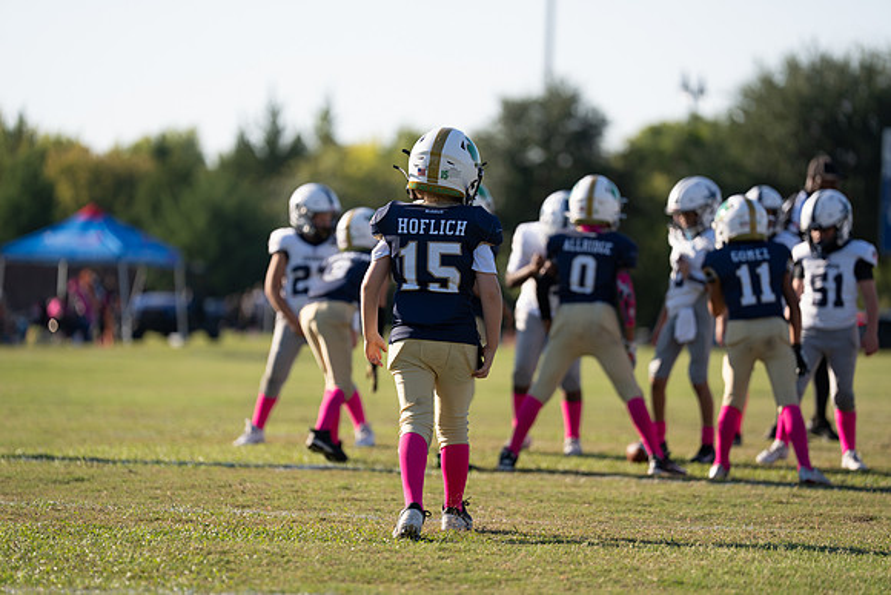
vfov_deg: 7.9
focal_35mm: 173
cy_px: 298
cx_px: 446
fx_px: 4283
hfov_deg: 11.9
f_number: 2.8
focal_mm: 173
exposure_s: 1/2500
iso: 250
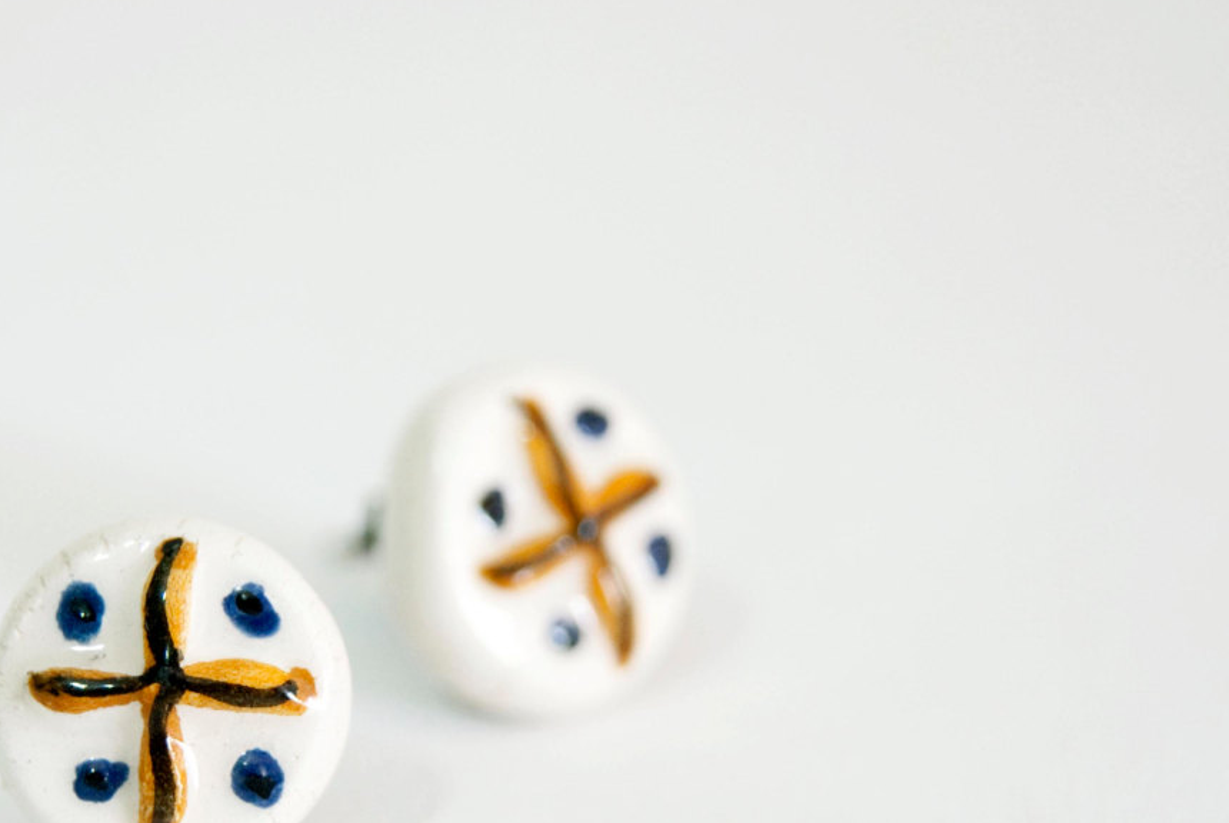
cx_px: 380
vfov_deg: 9.5
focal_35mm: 144
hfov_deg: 14.2
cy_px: 656
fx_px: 4918
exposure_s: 1/30
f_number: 5.6
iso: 400
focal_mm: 55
_____
REQUIRED WORK –
Every line of the material must be returned verbatim, and pictures must be left behind.

RESPONSE AREA –
vfov_deg: 7.9
focal_35mm: 173
cy_px: 298
cx_px: 446
fx_px: 4283
hfov_deg: 11.9
f_number: 2.8
focal_mm: 173
exposure_s: 1/2500
iso: 250
cx_px: 380
vfov_deg: 9.5
focal_35mm: 144
hfov_deg: 14.2
cy_px: 656
fx_px: 4918
exposure_s: 1/30
f_number: 5.6
iso: 400
focal_mm: 55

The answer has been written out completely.